Power sharing refers to inclusive decision-making which redistributes power, money, and resources to people and communities (e.g., people of color and specific socio-economic groups) that have historically been excluded from power. Sharing power requires nurturing transparent, trusting, relationships and co-creating strategies and solutions with people closest to the challenges to advance health equity.

Racial equity 

Racial equity is both an outcome and a process. As an outcome, we achieve racial equity when race no longer determines one’s socioeconomic outcomes, when everyone has what they need to thrive, no matter where they live. As a process, we apply racial equity when the people most affected by structural racial inequity are meaningfully involved in the creation and implementation of the institutional policies and practices that impact their lives.

Small/grassroots organizations 

Organizations where local people work together to find solutions to issues in their community that advance health equity.

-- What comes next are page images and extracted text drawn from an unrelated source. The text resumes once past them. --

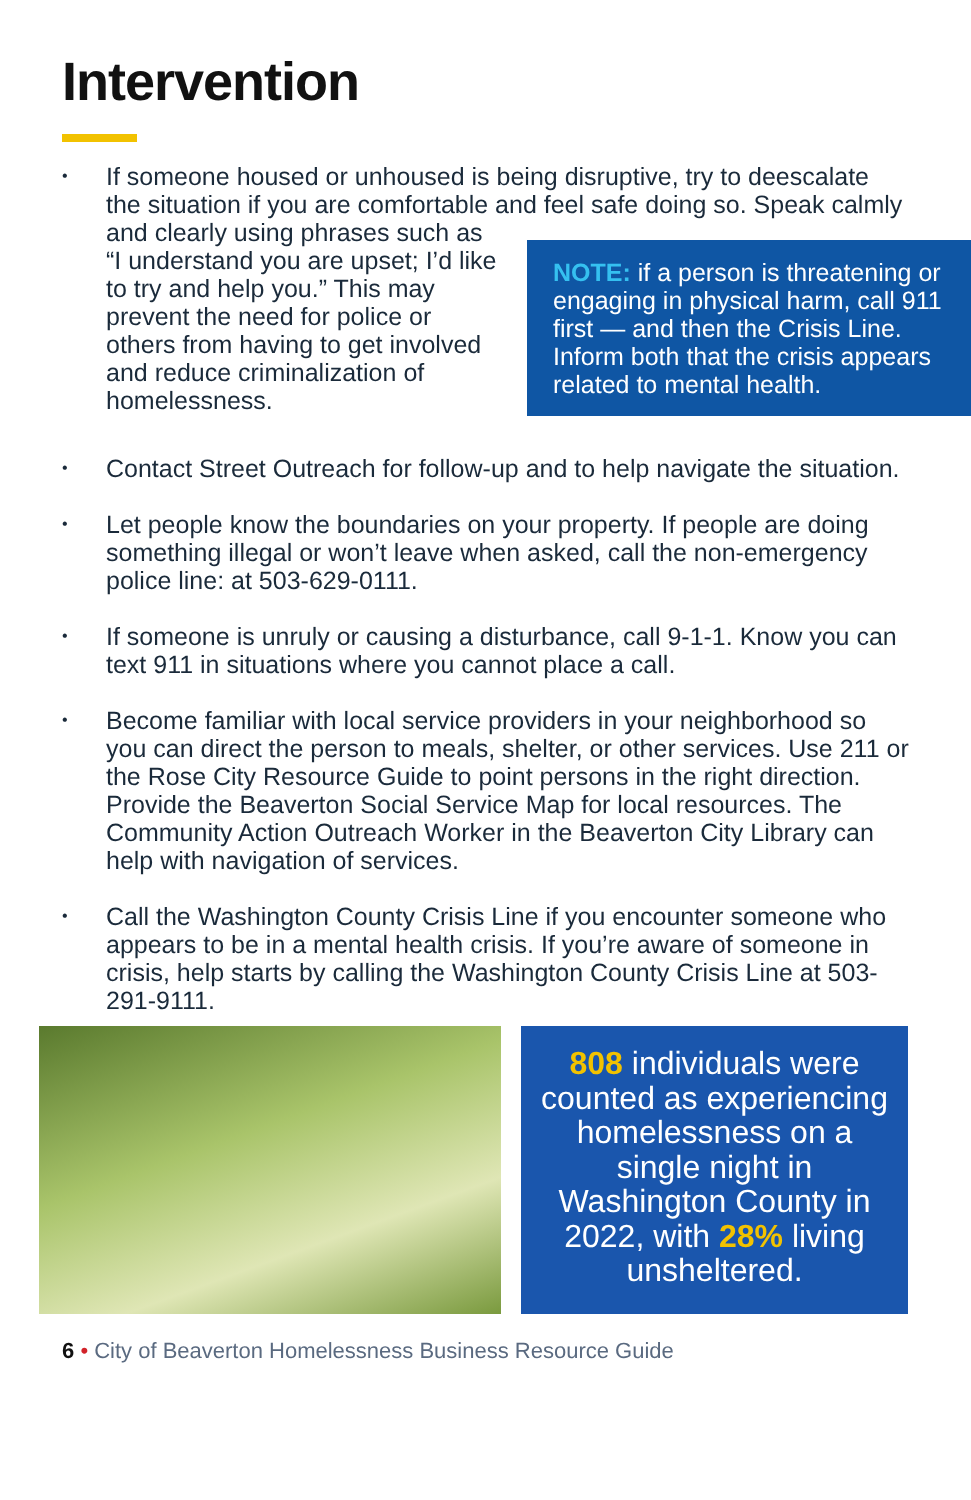Intervention
• If someone housed or unhoused is being disruptive, try to deescalate the situation if you are comfortable and feel safe doing so. Speak calmly and clearly using
NOTE: if a person is threatening or engaging in physical harm, call 911 first — and then the Crisis Line. Inform both that the crisis appears related to mental health.
phrases such as “I understand you are upset; I’d like to try and help you.” This may prevent the need for police or others from having to get involved and reduce criminalization of homelessness.
• Contact Street Outreach for follow-up and to help navigate the situation.
• Let people know the boundaries on your property. If people are doing something illegal or won’t leave when asked, call the non-emergency police line: at 503-629-0111.
• If someone is unruly or causing a disturbance, call 9-1-1. Know you can text 911 in situations where you cannot place a call.
• Become familiar with local service providers in your neighborhood so you can direct the person to meals, shelter, or other services. Use 211 or the Rose City Resource Guide to point persons in the right direction. Provide the Beaverton Social Service Map for local resources. The Community Action Outreach Worker in the Beaverton City Library can help with navigation of services.
• Call the Washington County Crisis Line if you encounter someone who appears to be in a mental health crisis. If you’re aware of someone in crisis, help starts by calling the Washington County Crisis Line at 503-291-9111.
808 individuals were counted as experiencing homelessness on a single night in Washington County in 2022, with 28% living unsheltered.
6 • City of Beaverton Homelessness Business Resource Guide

They can be highly diverse in infrastructure, mission, and impact. Grassroots organizations reflect the voices of those people most affected by the issue being addressed and are responsive to and largely led by members of impacted communities.

Telehealth

Telehealth refers broadly to electronic, telecommunications, and technologies and services used to provide care and services virtually.

Trauma-informed care

Organizations or systems realize the potential impact of trauma, and acknowledge the need to understand a person’s life experiences in order to deliver effective care. By recognizing the signs and symptoms of trauma in individuals, families, staff, and others involved with the system; by fully integrating knowledge about trauma into policies, procedures, and practices; and by actively resisting re-traumatization, a trauma-informed care system has the potential to improve engagement, treatment adherence, health outcomes, and provider and staff wellness.

Whole-person care 

Whole-person care refers to the delivery and/or coordination of high-quality health (medical, oral, and behavioral) and social services in a person-centered manner with the goals of improved health outcomes and more efficient and effective use of resources. High-quality health is accessible, person-centered (includes anti-racist and culturally responsive), integrated, comprehensive and continuous, team-based, collaborative, and trauma-informed.